What you are asked to do: From the entries that follow, pick out all lines holding "center".

Input for this task:
[Start of Attachment]

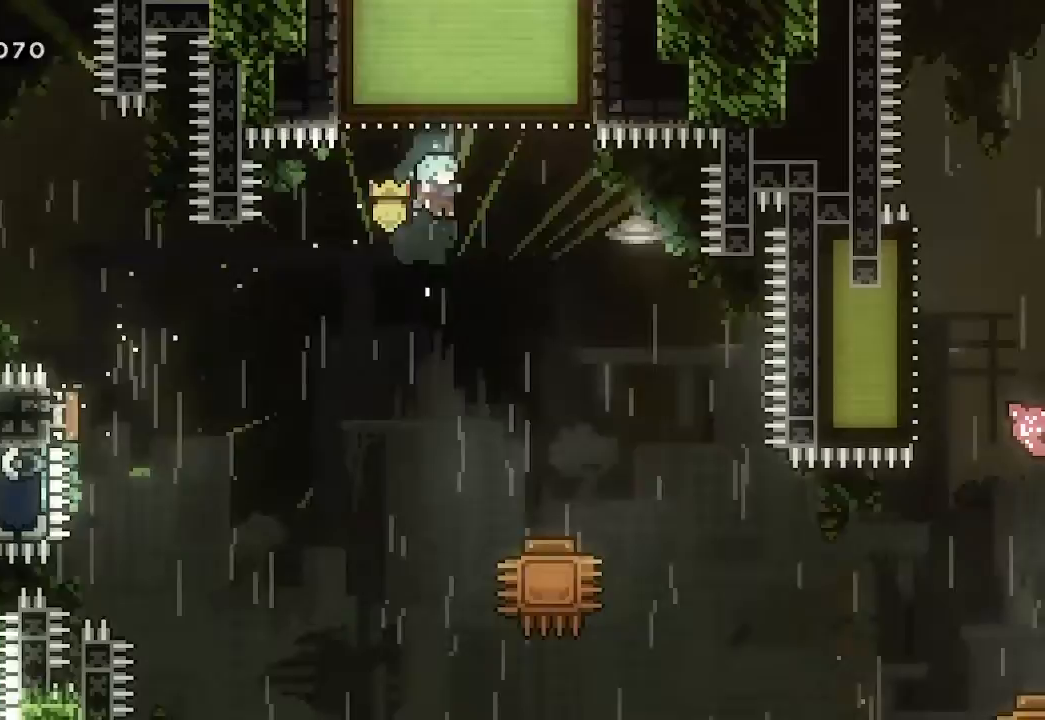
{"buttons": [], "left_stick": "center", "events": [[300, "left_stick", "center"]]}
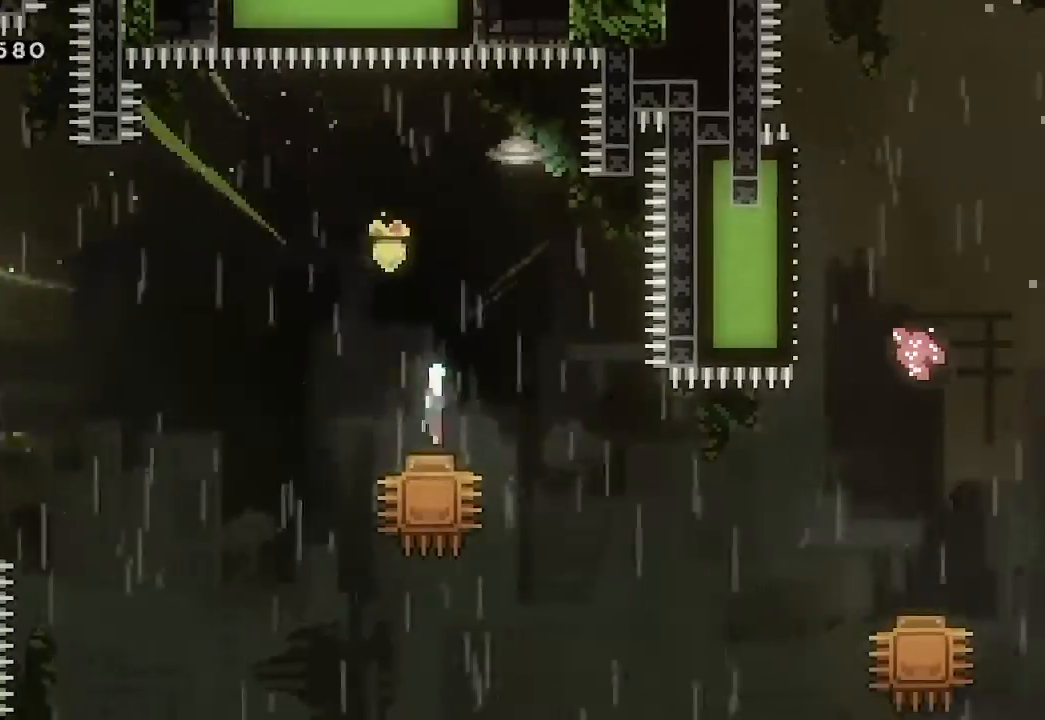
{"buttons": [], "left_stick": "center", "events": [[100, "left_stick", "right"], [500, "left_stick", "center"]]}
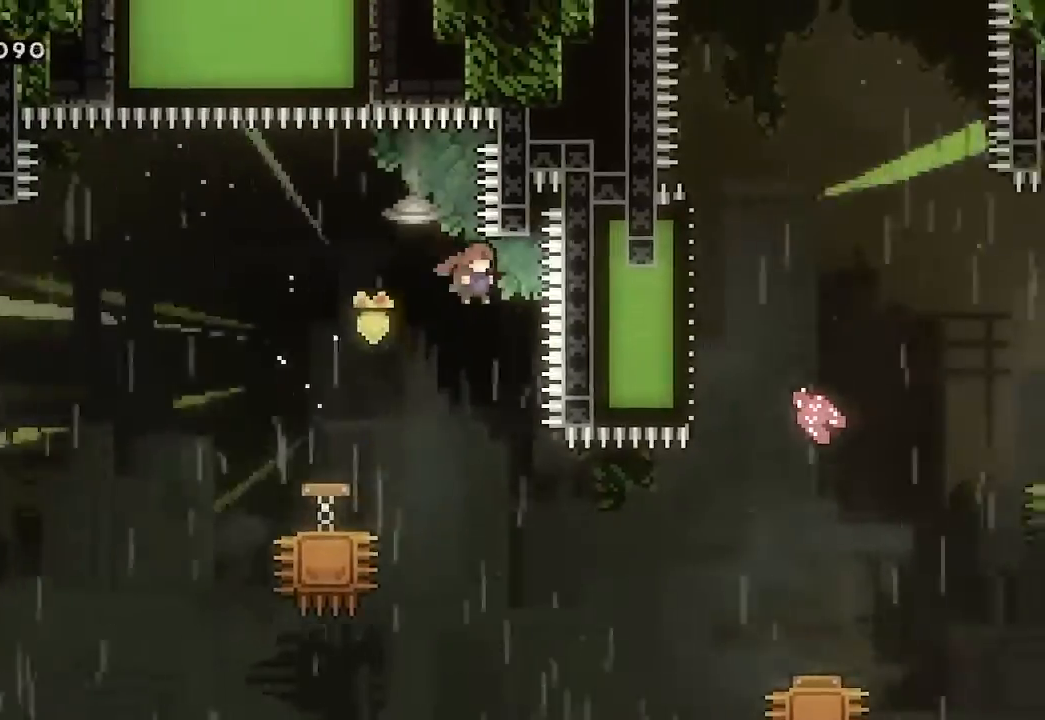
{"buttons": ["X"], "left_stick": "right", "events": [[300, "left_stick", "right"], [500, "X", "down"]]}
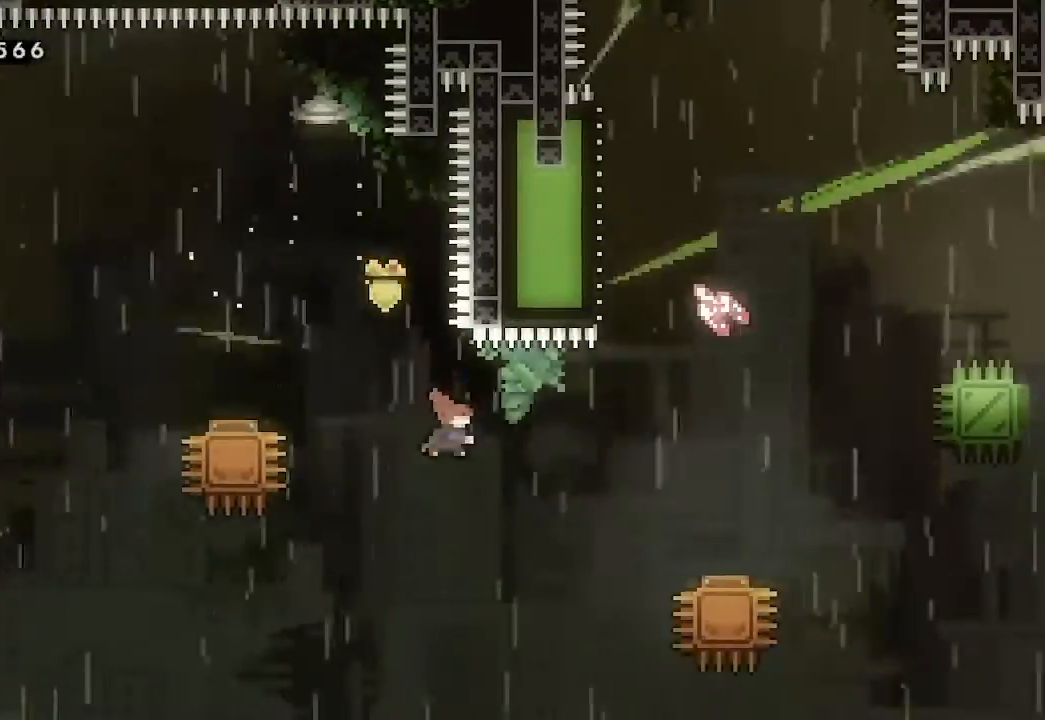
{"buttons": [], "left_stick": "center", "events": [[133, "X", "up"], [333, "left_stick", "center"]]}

[End of Attachment]
[Start of Attachment]

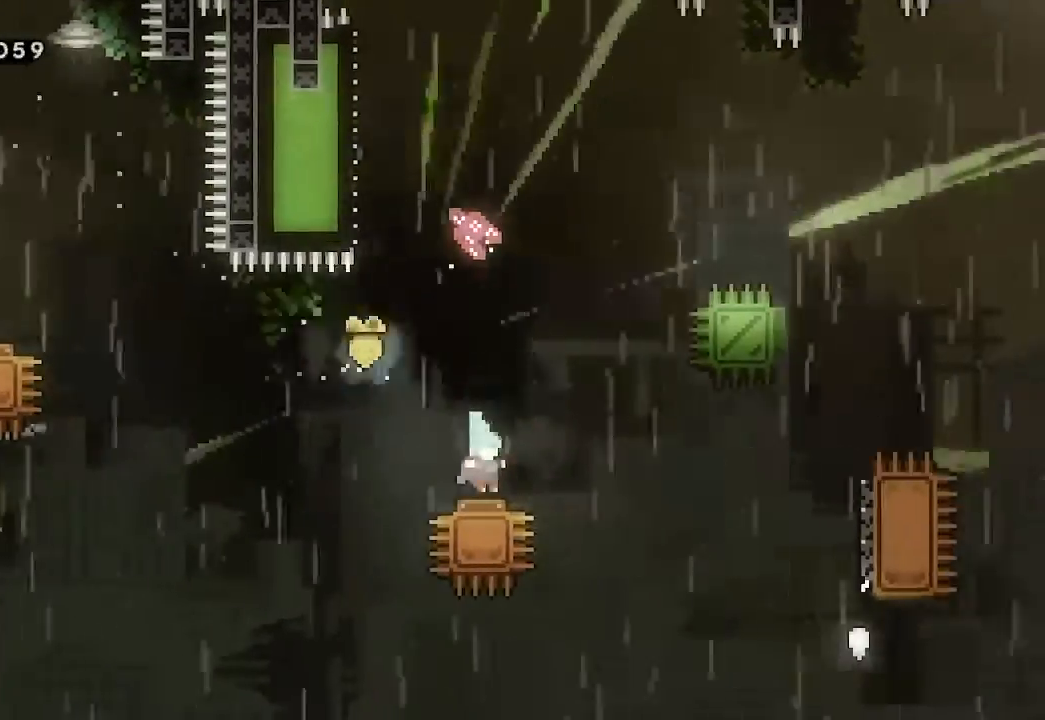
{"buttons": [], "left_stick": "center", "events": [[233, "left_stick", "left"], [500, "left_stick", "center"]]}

[End of Attachment]

Written answer:
{"buttons": [], "left_stick": "center", "events": [[300, "left_stick", "center"]]}
{"buttons": [], "left_stick": "center", "events": [[100, "left_stick", "right"], [500, "left_stick", "center"]]}
{"buttons": [], "left_stick": "center", "events": [[133, "X", "up"], [333, "left_stick", "center"]]}
{"buttons": [], "left_stick": "center", "events": [[233, "left_stick", "left"], [500, "left_stick", "center"]]}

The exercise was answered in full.